What Hark Says About the AI Hardware Market in 2026
The Hark round validates a thesis that's been circulating for 18 months but few VCs dared activate: AI-native consumer hardware is coming, and whoever ships it first wins the decade. Three reads.
First, AI software alone isn't enough anymore. Users want a device that listens, sees, keeps memory — without unlocking a phone for every interaction. As long as we're inside the smartphone, we're in Apple's paradigm. Hark wants out of the paradigm.
Second, capital concentrated on few bets. Like Anthropic at $900 billion, Hark at $6 billion in Series A shows VCs are no longer diversifying — they're over-funding the 5-10 bets deemed strategic.
Third, serial founders become the filter. Without Adcock's track record (Vettery, Archer, Figure), Hark doesn't close $6 billion in Series A. The AI hardware market has become so capital-intensive and risky that VCs no longer take the bet on a first-time founder. That's a structural shift in 2026 venture capital.
Key Takeaways
- Hark, Brett Adcock's AI hardware startup (Figure.AI, Archer), raises $700M Series A at a $6 billion valuation on May 21, 2026.
- Round led by Parkway Venture Capital with NVIDIA, AMD Ventures, Intel Capital, Qualcomm Ventures, Salesforce Ventures, ARK Invest and 6 others.
- Mission: build the universal interface between humans and AI — proprietary models, agentic platform, and AI-native hardware developed in parallel.

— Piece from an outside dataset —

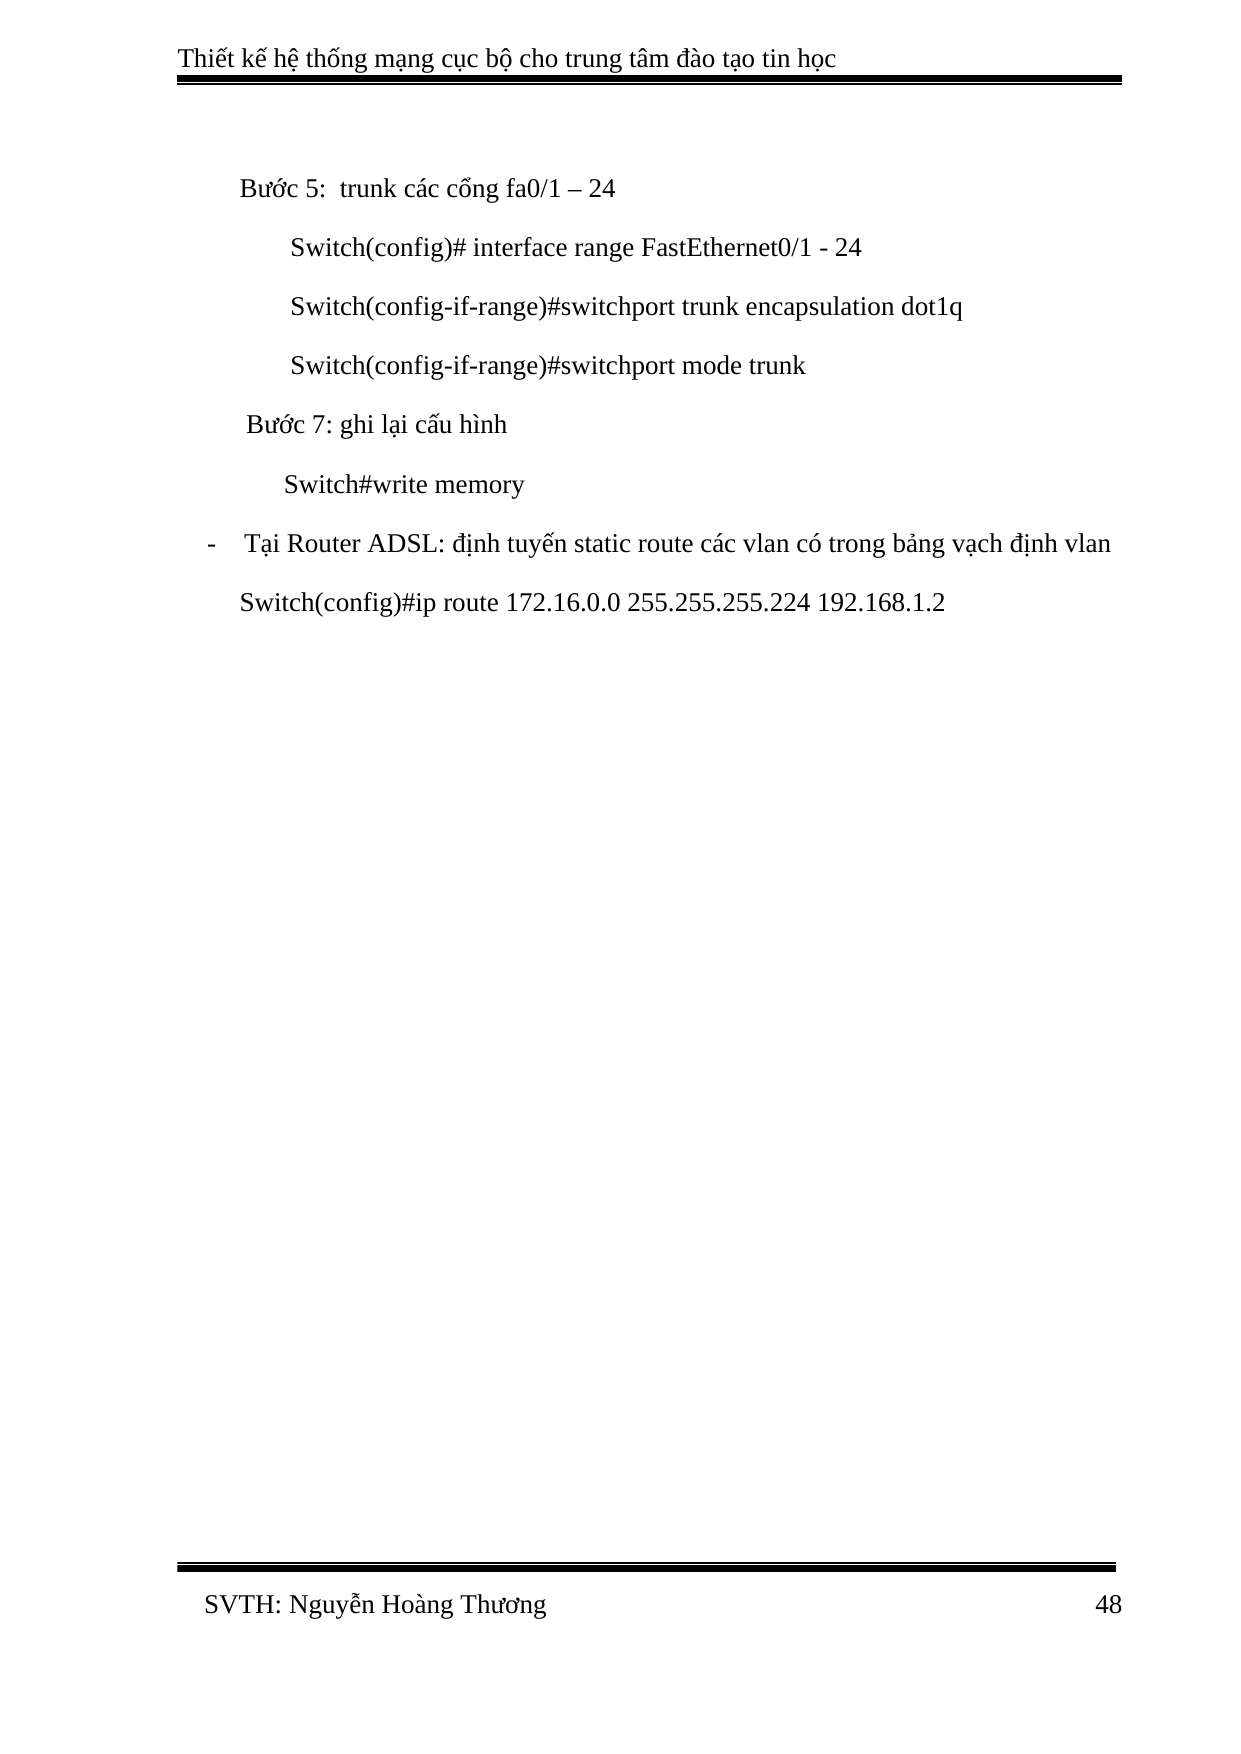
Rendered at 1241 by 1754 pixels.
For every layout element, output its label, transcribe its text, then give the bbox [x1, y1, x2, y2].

- Abidur Chowdhury, ex-iPhone lead designer, owns design — a strong signal of consumer ambition.
- Rollout: models in summer 2026, hardware after. Adcock wants to validate the intelligence before selling the device.
Hark isn't a hardware startup. It's an industrial thesis: the device after the iPhone will be AI-native — and whoever builds it wins the decade. At $6 billion in Series A, the market just voted. More details in the official BusinessWire release and the TechCrunch article.